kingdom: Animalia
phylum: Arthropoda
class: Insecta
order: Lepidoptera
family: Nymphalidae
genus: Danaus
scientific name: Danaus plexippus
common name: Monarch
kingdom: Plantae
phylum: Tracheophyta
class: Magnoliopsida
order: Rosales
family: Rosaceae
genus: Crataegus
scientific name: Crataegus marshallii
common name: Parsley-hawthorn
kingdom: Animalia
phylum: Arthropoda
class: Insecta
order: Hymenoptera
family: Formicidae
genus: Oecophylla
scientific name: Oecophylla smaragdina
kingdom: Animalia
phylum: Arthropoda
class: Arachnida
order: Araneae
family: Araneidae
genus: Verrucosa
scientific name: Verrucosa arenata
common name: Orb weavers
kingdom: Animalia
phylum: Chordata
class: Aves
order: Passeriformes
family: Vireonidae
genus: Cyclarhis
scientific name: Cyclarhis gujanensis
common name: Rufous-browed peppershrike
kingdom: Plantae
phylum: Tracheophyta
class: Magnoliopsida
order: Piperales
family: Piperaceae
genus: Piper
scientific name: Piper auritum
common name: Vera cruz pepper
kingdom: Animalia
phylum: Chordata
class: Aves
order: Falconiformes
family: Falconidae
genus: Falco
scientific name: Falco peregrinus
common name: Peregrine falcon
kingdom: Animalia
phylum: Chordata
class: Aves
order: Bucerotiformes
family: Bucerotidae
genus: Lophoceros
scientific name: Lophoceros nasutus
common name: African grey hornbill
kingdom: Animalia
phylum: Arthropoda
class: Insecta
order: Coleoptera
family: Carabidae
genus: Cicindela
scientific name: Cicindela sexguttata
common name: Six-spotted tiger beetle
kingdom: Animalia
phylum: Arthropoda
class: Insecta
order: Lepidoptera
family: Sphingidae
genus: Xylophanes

# YOUR TASK
Can you copy out all of the lines above, word for word?

# EXERCISE RESULT
kingdom: Animalia
phylum: Arthropoda
class: Insecta
order: Lepidoptera
family: Nymphalidae
genus: Danaus
scientific name: Danaus plexippus
common name: Monarch
kingdom: Plantae
phylum: Tracheophyta
class: Magnoliopsida
order: Rosales
family: Rosaceae
genus: Crataegus
scientific name: Crataegus marshallii
common name: Parsley-hawthorn
kingdom: Animalia
phylum: Arthropoda
class: Insecta
order: Hymenoptera
family: Formicidae
genus: Oecophylla
scientific name: Oecophylla smaragdina
kingdom: Animalia
phylum: Arthropoda
class: Arachnida
order: Araneae
family: Araneidae
genus: Verrucosa
scientific name: Verrucosa arenata
common name: Orb weavers
kingdom: Animalia
phylum: Chordata
class: Aves
order: Passeriformes
family: Vireonidae
genus: Cyclarhis
scientific name: Cyclarhis gujanensis
common name: Rufous-browed peppershrike
kingdom: Plantae
phylum: Tracheophyta
class: Magnoliopsida
order: Piperales
family: Piperaceae
genus: Piper
scientific name: Piper auritum
common name: Vera cruz pepper
kingdom: Animalia
phylum: Chordata
class: Aves
order: Falconiformes
family: Falconidae
genus: Falco
scientific name: Falco peregrinus
common name: Peregrine falcon
kingdom: Animalia
phylum: Chordata
class: Aves
order: Bucerotiformes
family: Bucerotidae
genus: Lophoceros
scientific name: Lophoceros nasutus
common name: African grey hornbill
kingdom: Animalia
phylum: Arthropoda
class: Insecta
order: Coleoptera
family: Carabidae
genus: Cicindela
scientific name: Cicindela sexguttata
common name: Six-spotted tiger beetle
kingdom: Animalia
phylum: Arthropoda
class: Insecta
order: Lepidoptera
family: Sphingidae
genus: Xylophanes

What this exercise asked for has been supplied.